Assistive listening devices (ALDs) are portable systems that help individuals with hearing loss communicate more effectively. Unlike hearing aids, which amplify sounds, ALDs work by separating speech from background noise. This allows the person with the hearing impairment to hear more clearly. Some ALDs are used in conjunction with hearing aids, while others work as standalone devices. ALDs are useful in a number of situations, primarily those involving distance, poor acoustics and noisy backgrounds.
Types of Assistive Listening Devices
There are several different types of ALDs available, for both large facilities and personal use. Some focus on amplifying speech, while others utilize computer programs to convert text to speech. Some of the different types include:
- FM Systems. FM systems rely on radio signals to transmit amplified sounds directly to your hearing aid. They consist of a microphone, transmitter and receiver, and are used in a variety of public places such as classrooms, restaurants, movie theaters and churches. The microphone is worn by the person speaking (or placed in close proximity to the sound source) and the signal is broadcast from the transmitter to the receiver, which is tuned to a specific frequency.
- Personal Amplifiers. Personal amplifiers are essentially small FM systems used in smaller, more intimate settings where radio signals are less effective; they are often used when watching television, traveling by car, or outdoors. The microphone is built directly into the unit, and is often directional, allowing you to aim it in the direction of the sound source in order to pick up the signal most effectively.
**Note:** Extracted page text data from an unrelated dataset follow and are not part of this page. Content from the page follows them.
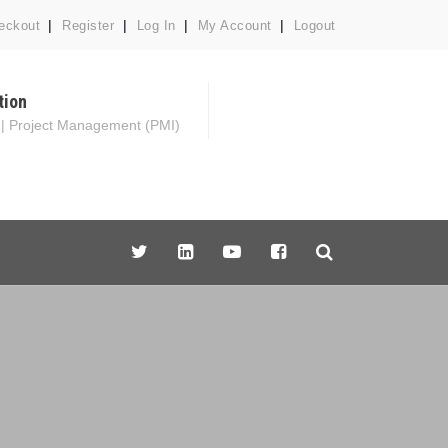
eckout
Register
Log In
My Account
Logout
tion
 | Project Management (PMI)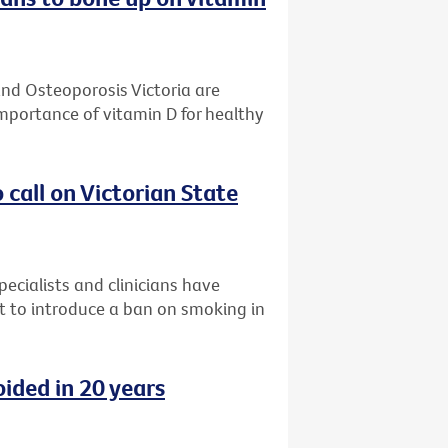
and Osteoporosis Victoria are
mportance of vitamin D for healthy
o call on Victorian State
ecialists and clinicians have
nt to introduce a ban on smoking in
ided in 20 years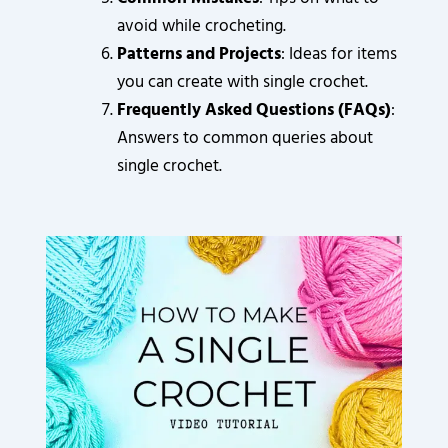
avoid while crocheting.
Patterns and Projects
: Ideas for items
you can create with single crochet.
Frequently Asked Questions (FAQs)
:
Answers to common queries about
single crochet.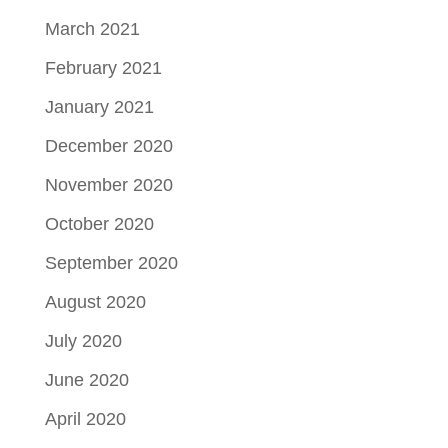
March 2021
February 2021
January 2021
December 2020
November 2020
October 2020
September 2020
August 2020
July 2020
June 2020
April 2020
- Infrared Systems. Infrared systems work on the same principle as FM systems, but use infrared light instead of radio waves to transmit sound. The transmitter converts sound signals into light and beams those to the receiver, which then translates the light signal back into sound. An advantage to infrared systems is the fact that their signal is unable to pass through walls as it does with FM systems, eliminating competing broadcasts that might hamper the listener and preventing confidential information from being disseminated. They are particularly useful in courtrooms and large movie theaters.
- Hearing Loops. Hearing loop, or induction loop, systems utilize electromagnetic energy to transmit sound directly to your hearing aid or cochlear implant. They consist of a sound source (public address systems are popular), an amplifier, a loop of wire and a receiver or telecoil (t-coil), a tiny wireless receiver built into many devices. When you are in close proximity to the loop, you will receive clear sound free of background noise. Hearing loops can be connected to all types of audio sources, and are often set up in public facilities such as airports, churches and lecture halls.
- Alerting Devices. Alerting devices hook up to telephones, alarm clocks, doorbells and other electronic devices. They alert you through a loud sound or flashing light, making you aware of an incoming phone call, a visitor at the door, etc.
- TV·Ears®. TV·Ears allow the user to listen to their television as loudly as they want, without bothering those around them. The headset contains Voice Clarifying Circuitry, which is powered by an advanced microchip that instantaneously amplifies and clarifies television dialog while dampening background noises so you can hear clearly. Since their invention in 1998, TV·Ears have been known for their quality, clarity and ease of use.
- Amplified Telephones. These telephones come with a built-in amplification and tone control, which allows users to turn the volume up higher than a traditional phone and adjust the frequency of the caller’s voice to match their degree of hearing loss. There are a number of different telephones to choose from, depending on the amount of amplification you need.
- Pocket Talkers. These devices are able to both amplify the sounds closest to you and reduce background noises. They are ideal for one-on-one conversations and small group discussions. Pocket Talkers can be used with or without hearing aids.